Barbie Condemned after Releasing ‘Inclusive’ Tokyo Olympics Collection

 …without visible Asian representation

Barbie’s collection dedicated to the Tokyo 2020 Olympic Games has come under criticism from social media for its lack of Asian representation.

America’s most popular fashion doll Barbie has received widespread criticism on social media for not featuring an Asian Barbie in their collection dedicated to the Tokyo 2020 Olympic Games.

Mattel, the toy company that manufactures Barbie dolls, collaborated with the International Olympic Committee (IOC) and Tokyo 2020 organizers to release a new line of dolls in February 2020 specially designed for the Games.


The collection includes five dolls that reflect the five new sports that had been added to the Olympic program this year — baseball/softball, sport climbing, karate, skateboarding and surfing.


“Tokyo 2020 is a monumental event that brings the world together through sport and inspires fans of all ages,” Mattel Chief Franchise Officer Janet Hsu wrote in a Mattel press statement. “The Mattel Tokyo 2020 Collection honors these sports and inspires a new generation through the Olympic spirit and outstanding athletic tradition.”
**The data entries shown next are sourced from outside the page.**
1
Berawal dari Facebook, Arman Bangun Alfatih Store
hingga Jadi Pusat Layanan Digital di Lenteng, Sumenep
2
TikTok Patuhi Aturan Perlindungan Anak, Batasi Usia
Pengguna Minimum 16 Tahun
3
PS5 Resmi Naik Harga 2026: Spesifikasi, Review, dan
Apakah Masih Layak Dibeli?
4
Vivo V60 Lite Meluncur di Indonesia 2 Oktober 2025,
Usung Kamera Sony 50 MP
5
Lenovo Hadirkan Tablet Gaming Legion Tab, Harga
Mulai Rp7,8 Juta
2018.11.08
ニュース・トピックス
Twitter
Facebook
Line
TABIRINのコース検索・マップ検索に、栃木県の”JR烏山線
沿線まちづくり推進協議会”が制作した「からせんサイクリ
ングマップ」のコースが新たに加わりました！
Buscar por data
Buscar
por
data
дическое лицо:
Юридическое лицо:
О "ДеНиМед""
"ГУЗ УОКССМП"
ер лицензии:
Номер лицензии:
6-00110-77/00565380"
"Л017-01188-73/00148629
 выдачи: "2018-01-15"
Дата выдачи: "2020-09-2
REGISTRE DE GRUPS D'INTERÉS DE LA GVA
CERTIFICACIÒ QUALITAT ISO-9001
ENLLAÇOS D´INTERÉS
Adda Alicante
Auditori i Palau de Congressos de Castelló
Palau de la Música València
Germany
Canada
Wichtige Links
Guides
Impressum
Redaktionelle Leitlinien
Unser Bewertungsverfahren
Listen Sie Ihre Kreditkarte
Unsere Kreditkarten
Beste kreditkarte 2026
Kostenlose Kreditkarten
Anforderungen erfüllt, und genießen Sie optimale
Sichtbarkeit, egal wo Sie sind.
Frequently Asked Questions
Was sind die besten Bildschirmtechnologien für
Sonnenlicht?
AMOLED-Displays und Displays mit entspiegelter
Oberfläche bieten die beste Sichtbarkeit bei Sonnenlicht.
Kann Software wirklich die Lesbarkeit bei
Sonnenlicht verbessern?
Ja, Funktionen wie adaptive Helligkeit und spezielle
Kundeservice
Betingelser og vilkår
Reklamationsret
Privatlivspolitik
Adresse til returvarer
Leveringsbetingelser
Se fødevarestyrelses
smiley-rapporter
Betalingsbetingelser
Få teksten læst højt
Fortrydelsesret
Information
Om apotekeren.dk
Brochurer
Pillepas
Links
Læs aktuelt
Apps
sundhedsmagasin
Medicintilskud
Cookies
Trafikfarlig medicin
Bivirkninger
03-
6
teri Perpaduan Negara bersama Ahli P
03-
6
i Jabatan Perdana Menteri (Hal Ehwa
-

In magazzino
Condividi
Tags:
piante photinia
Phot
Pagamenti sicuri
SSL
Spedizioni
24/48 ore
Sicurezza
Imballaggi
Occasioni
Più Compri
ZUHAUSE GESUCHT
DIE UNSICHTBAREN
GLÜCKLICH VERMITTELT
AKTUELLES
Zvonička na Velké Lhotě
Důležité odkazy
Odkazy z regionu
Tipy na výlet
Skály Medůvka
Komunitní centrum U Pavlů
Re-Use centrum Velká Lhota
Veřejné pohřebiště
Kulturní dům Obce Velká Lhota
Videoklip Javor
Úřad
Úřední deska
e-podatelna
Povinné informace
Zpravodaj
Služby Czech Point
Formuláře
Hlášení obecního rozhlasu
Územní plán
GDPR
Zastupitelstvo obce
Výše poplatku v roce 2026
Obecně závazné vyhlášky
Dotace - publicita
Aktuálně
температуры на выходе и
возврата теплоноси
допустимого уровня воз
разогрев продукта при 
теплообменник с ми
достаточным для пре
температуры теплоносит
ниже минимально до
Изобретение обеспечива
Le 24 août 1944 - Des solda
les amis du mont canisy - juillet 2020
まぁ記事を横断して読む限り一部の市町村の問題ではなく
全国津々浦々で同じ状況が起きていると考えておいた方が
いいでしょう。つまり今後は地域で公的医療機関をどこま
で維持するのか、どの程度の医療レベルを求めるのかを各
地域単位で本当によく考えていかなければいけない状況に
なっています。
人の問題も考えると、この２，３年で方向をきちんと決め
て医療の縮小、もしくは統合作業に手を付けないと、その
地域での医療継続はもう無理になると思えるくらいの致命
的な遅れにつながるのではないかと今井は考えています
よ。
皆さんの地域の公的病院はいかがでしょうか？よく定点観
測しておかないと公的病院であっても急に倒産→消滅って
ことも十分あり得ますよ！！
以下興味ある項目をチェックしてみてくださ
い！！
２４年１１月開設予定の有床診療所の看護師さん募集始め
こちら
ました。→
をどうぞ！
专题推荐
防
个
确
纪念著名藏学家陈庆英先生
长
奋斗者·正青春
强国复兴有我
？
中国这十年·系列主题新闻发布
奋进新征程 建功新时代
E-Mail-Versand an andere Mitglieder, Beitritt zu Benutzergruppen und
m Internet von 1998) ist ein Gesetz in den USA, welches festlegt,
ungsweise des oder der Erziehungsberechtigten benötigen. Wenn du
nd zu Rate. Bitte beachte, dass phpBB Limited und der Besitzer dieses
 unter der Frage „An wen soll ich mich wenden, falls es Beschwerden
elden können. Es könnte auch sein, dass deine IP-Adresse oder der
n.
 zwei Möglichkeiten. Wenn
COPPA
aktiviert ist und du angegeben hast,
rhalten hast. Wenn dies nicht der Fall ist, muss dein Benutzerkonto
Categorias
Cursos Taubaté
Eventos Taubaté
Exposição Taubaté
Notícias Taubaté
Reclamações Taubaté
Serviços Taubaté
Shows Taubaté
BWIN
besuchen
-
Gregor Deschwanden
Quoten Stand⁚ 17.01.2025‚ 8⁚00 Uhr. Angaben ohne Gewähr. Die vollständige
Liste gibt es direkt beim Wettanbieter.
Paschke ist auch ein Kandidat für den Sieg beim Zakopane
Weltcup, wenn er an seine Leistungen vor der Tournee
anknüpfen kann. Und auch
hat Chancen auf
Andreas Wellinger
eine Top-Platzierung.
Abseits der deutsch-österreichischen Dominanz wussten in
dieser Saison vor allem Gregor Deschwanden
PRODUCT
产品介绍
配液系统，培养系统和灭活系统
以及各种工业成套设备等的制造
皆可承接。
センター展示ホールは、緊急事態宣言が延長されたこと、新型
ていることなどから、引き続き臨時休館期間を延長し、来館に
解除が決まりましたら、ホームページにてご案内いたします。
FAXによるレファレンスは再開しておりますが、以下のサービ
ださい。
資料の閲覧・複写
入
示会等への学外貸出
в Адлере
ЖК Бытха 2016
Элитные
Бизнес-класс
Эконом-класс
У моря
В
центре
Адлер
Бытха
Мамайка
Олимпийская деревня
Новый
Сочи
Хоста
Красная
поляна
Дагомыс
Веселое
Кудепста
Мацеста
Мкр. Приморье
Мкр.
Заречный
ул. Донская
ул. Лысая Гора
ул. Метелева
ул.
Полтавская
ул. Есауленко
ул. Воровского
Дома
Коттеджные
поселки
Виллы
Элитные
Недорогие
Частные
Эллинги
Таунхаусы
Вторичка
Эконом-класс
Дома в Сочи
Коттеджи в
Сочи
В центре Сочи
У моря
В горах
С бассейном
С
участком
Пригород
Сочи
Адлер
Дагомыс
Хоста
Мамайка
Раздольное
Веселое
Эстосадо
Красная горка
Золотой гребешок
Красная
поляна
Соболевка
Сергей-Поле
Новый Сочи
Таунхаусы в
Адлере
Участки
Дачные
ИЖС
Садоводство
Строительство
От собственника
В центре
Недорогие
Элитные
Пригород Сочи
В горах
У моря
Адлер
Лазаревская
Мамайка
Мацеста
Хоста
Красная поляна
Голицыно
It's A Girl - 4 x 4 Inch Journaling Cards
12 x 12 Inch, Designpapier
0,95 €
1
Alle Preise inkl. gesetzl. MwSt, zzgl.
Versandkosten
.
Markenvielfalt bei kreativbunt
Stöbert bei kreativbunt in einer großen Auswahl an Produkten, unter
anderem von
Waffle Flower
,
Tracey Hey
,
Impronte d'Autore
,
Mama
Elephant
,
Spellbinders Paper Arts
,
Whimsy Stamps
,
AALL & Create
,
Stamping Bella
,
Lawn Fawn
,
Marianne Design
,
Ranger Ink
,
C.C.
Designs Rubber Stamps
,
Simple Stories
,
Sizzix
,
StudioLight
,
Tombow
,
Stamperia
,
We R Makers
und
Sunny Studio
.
Despite an attempt to “ inclusivity and innovation,” many were quick to note the absence of an Asian Barbie during its repromotion last month.


People took to social media platforms, including Twitter and Instagram, to express disappointment in Mattel for their excluding an Asian doll, regardless of whether it was accidental or intentional.


“I won’t be buying Barbie dolls for my two girls. No representation whatsoever,” Michigan Macomb County Commissioner Mai Xiong, who immigrated to the United States as a Hmong refugee at the age of three, tweeted.

Numerous users also questioned how Mattel could allegedly forget to include a visibly Asian Barbie with the Games being hosted in Tokyo — a widely recognized Asian city — and with several Asian American Pacific Islanders (AAPIs) making headlines after winning medals for Team USA, including Sunisa Lee, the first Hmong-American to compete for the US, who made history as the first Asian — of any nationality — to win gold in the gymnastics individual all-around.


“Mattel renders #AsianAmericans invisible while touting ‘most diverse doll line yet,’ highlighting an Asian country, featuring #Barbie in Japanese karate uniform, [and] branding each doll ‘Tokyo official,'” Japanese American visual artist Drue Kataoka tweeted.

Diversified Barbie dolls have proven to be quite popular. Weeks prior to the Tokyo Olympics opening ceremony, Barbie released a doll modeled on Japanese tennis player Naomi Osaka as part of the Barbie Role Model series. The doll sold out just hours after being released.